**目的**
資料の先頭から「genus: Canis」を含む行までを、その行も含めて、「scientific name」を「学名」に置き換えて書き出すこと。それ以外は一切変えない。

**与えられた資料**

▶

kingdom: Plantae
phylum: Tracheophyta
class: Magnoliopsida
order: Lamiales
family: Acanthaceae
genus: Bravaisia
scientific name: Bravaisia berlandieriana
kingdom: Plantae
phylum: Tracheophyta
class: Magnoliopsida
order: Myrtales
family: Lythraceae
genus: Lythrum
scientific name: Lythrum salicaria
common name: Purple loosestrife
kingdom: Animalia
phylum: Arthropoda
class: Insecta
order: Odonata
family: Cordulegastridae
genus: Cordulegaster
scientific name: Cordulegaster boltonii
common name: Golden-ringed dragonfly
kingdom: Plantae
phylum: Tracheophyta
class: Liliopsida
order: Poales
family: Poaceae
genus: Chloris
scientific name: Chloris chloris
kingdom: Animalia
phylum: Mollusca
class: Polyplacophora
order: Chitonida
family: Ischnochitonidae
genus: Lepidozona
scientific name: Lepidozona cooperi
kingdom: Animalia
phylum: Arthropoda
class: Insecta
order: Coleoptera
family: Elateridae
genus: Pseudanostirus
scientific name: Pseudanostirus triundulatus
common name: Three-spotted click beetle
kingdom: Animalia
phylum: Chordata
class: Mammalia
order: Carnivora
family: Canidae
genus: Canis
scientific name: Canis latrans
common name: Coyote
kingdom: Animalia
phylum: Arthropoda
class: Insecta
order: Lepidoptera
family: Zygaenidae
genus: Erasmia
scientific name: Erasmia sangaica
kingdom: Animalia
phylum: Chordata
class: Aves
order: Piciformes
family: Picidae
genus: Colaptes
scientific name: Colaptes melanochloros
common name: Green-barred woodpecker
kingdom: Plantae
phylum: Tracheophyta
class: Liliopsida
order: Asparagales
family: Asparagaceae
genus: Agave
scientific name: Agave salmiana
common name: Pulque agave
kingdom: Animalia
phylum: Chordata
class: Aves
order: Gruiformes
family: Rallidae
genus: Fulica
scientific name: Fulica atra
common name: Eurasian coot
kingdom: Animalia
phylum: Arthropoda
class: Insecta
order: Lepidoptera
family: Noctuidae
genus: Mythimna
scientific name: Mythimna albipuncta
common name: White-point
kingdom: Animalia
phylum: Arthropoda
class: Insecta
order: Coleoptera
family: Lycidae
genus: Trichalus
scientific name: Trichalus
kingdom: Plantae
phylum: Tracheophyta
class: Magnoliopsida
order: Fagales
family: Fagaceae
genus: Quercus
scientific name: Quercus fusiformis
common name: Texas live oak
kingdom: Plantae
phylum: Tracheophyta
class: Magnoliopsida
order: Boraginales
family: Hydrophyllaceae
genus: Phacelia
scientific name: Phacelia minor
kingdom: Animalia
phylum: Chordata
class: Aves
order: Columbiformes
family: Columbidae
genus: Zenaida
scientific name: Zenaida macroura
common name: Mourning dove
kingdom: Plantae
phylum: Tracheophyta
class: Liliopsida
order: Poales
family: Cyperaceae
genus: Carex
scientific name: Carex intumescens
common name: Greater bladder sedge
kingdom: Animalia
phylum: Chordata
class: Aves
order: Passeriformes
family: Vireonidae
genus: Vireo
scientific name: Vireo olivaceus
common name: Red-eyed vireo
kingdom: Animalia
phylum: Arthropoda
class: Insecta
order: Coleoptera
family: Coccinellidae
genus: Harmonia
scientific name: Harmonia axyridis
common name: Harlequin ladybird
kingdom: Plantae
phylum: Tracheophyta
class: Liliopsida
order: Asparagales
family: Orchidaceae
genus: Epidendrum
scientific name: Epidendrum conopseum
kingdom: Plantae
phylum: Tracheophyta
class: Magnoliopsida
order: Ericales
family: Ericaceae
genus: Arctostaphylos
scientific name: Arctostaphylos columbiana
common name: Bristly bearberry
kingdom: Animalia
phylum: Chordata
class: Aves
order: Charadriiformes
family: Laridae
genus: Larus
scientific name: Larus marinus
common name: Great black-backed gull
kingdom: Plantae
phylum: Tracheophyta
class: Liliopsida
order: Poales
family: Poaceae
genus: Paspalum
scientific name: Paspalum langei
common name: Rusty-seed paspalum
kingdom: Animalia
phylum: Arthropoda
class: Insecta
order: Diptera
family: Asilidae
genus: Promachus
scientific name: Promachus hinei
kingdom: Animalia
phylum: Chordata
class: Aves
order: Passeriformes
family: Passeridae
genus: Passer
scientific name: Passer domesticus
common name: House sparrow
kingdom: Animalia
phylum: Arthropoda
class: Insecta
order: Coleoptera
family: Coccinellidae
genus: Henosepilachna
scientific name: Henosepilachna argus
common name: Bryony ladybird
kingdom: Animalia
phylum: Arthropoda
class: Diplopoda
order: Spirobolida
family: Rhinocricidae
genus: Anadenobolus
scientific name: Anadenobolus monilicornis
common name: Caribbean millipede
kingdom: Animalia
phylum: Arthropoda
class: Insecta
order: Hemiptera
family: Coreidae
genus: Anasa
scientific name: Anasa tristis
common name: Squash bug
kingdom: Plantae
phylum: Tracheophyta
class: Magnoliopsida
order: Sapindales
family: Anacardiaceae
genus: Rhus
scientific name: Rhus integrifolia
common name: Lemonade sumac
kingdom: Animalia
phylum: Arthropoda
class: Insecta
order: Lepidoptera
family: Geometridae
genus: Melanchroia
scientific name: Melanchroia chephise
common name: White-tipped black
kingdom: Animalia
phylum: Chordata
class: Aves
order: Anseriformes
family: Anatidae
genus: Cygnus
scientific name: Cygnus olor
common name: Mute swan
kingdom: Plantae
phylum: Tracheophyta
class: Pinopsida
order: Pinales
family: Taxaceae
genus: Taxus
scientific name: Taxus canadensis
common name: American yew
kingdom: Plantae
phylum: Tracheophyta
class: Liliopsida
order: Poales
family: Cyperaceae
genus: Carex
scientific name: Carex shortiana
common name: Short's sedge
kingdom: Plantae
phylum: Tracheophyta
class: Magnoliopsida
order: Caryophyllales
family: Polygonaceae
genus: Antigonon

◀

**出力全体**
kingdom: Plantae
phylum: Tracheophyta
class: Magnoliopsida
order: Lamiales
family: Acanthaceae
genus: Bravaisia
学名: Bravaisia berlandieriana
kingdom: Plantae
phylum: Tracheophyta
class: Magnoliopsida
order: Myrtales
family: Lythraceae
genus: Lythrum
学名: Lythrum salicaria
common name: Purple loosestrife
kingdom: Animalia
phylum: Arthropoda
class: Insecta
order: Odonata
family: Cordulegastridae
genus: Cordulegaster
学名: Cordulegaster boltonii
common name: Golden-ringed dragonfly
kingdom: Plantae
phylum: Tracheophyta
class: Liliopsida
order: Poales
family: Poaceae
genus: Chloris
学名: Chloris chloris
kingdom: Animalia
phylum: Mollusca
class: Polyplacophora
order: Chitonida
family: Ischnochitonidae
genus: Lepidozona
学名: Lepidozona cooperi
kingdom: Animalia
phylum: Arthropoda
class: Insecta
order: Coleoptera
family: Elateridae
genus: Pseudanostirus
学名: Pseudanostirus triundulatus
common name: Three-spotted click beetle
kingdom: Animalia
phylum: Chordata
class: Mammalia
order: Carnivora
family: Canidae
genus: Canis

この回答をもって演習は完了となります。